Nervös ging Harry im Salon des Grimmauldplatz auf und ab. Der Tee in seiner Hand war schon längst wieder kalt.
Regen prasselte ungebremst auf die Fenster ein und bei jedem Donnerschlag zuckte der Schwarzhaarige leicht zusammen. Die staubige Atmosphäre schlug zusätzlich auf seine Stimmung.
"Jetzt beruhige dich mal, Harry", sagte Ron und ließ sich auf einen der Sessel fallen. Kreacher drückte dem Rothaarigen bereits seine zweite Tasse Tee in die Hand. "Es ist doch gerade mal drei Tage her, seitdem wir wieder zuhause sind.

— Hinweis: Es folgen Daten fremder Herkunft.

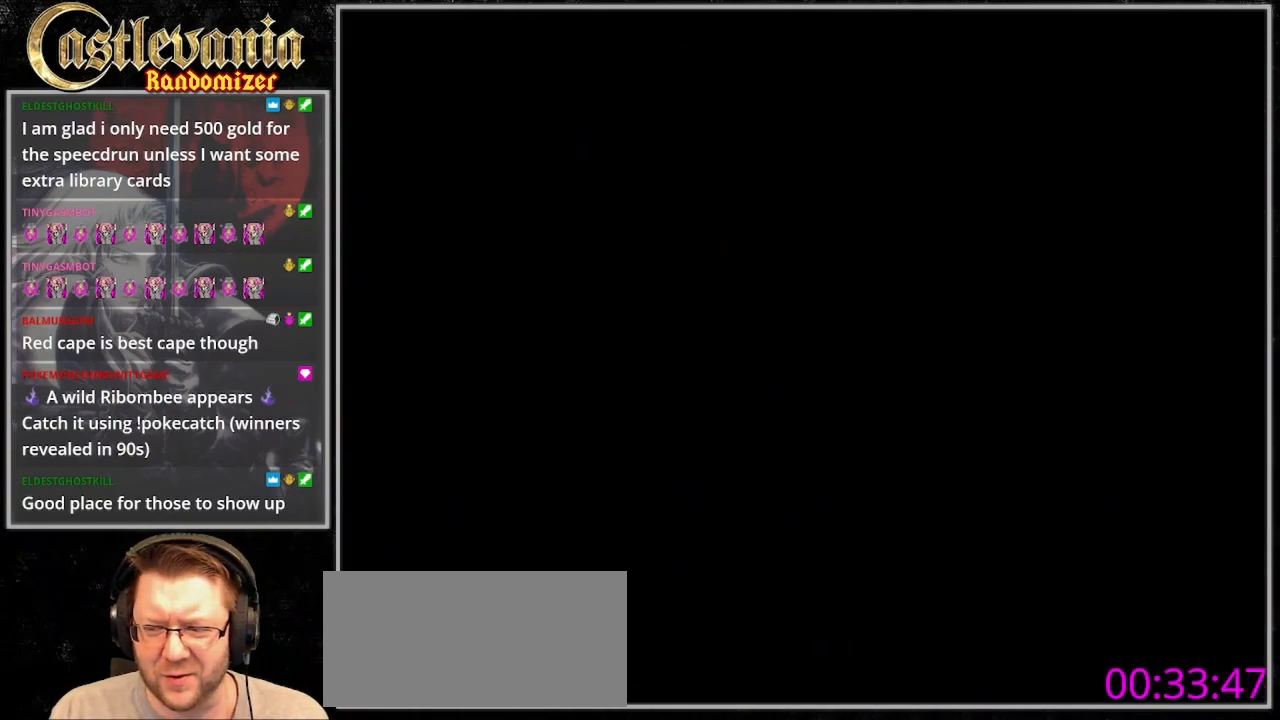
{"dt_ms": 500, "buttons": [], "events": [[67, "CIRCLE", "up"]]}
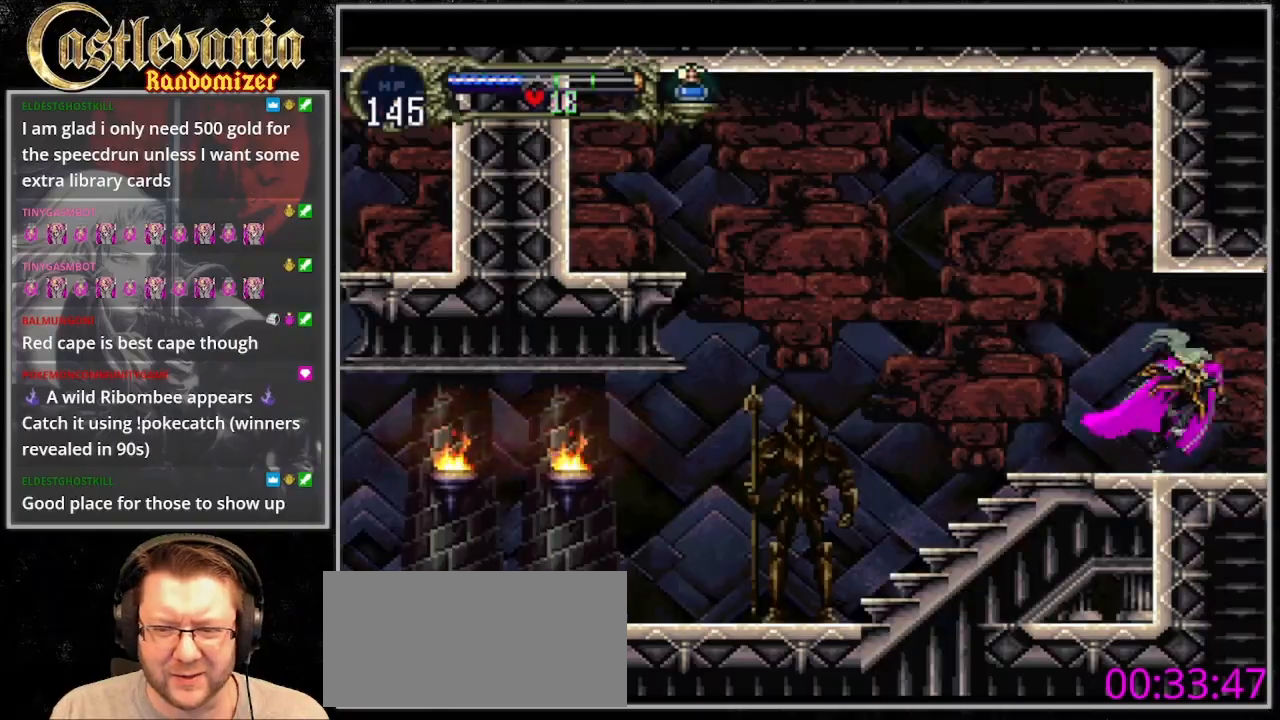
{"dt_ms": 1000, "buttons": ["CIRCLE"], "events": [[100, "CIRCLE", "down"], [200, "CIRCLE", "up"], [267, "CIRCLE", "down"], [367, "CIRCLE", "up"], [433, "CIRCLE", "down"], [533, "CIRCLE", "up"], [600, "CIRCLE", "down"], [667, "CIRCLE", "up"], [800, "CIRCLE", "down"], [867, "CIRCLE", "up"], [967, "CIRCLE", "down"]]}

Malfoy wird sich schon noch melden."
Harry blieb einen kurzen Moment vor dem Weasley stehen, sah ihn kurz an, schnaubte und fing erneut an im Salon auf und abzulaufen.
Für einen kurzen Augenblick fiel der Blick von Harry auf den Stammbaum der Familie Black und erst jetzt bemerkte Harry, das auch Draco einen Platz an der Wand hatte.
Wut kochte in dem Schwarzhaarigen hoch und er klammerte sich verzweifelt an seine kalte Tasse, damit sie nicht im nächsten Moment auf dem Wandteppich traf.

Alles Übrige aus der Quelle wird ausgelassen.